Motivated by curiosity and a need to maintain my reputation at home as mommy's domesticated boy, I joined in the dumpling making while my father and brother were simply disinterested in this supposed family activity. But I failed miserably at this deceptively difficult task of filling, wrapping, and tying the dumplings. In the end, I only managed 2 and my mom made the rest.

These dumplings that my mom made were ti zhang, a fillingless variation of yellow glutinous rice to be eaten with sugar - white, brown, or coconut. It has a signature smell that I absolutely detested when I was young, probably because it wasn't sweet enough for my liking. And I could never understand why my mom kept buying it even though nobody else at home really liked it.

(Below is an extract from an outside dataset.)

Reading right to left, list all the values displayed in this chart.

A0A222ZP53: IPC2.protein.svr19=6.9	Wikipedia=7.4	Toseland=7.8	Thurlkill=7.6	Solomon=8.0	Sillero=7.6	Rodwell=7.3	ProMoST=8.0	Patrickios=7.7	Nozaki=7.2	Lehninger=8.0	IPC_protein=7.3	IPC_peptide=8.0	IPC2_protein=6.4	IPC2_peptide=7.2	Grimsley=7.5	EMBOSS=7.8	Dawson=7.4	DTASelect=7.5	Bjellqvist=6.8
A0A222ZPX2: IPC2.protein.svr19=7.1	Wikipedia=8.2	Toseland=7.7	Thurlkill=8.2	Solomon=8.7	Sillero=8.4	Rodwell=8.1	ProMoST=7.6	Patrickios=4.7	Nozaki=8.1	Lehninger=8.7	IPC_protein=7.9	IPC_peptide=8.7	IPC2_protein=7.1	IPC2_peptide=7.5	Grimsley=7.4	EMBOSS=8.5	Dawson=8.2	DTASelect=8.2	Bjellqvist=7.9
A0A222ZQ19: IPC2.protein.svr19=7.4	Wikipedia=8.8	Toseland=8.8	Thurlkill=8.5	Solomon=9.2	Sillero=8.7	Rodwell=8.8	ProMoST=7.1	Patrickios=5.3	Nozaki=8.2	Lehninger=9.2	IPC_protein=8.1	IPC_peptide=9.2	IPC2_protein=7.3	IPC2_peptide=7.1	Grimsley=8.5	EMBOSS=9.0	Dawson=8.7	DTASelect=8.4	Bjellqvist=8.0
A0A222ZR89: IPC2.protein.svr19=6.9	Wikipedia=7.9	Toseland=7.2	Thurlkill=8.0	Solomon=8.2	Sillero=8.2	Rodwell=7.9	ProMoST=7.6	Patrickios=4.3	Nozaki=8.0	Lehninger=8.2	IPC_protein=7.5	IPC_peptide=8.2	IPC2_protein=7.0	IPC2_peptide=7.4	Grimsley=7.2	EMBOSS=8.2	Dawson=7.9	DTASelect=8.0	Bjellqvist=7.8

So when my mom began making it this time round, I asked her why. Her answer was so simple, it floored me.

"I like it."

This time round though, my mom decided to experiment by filling the dumplings with red bean paste. The experiment failed miserably; the middle of the red-bean-filled dumplings stubbornly refused to cook properly, despite hours of boiling and steaming. My mom, evidently used to occasional failure in the kitchen, was instead rather amused and proceeded to rectify the situation by painstakingly reconfiguring each dumpling.

As I hesistantly sampled her handiwork, my mom quizzed, "did you know that the Great Wall of China is made of the very same glutinous rice?"

Guess she wanted to exonerate herself for underestimating the resilience of the humble grain of glutinous rice.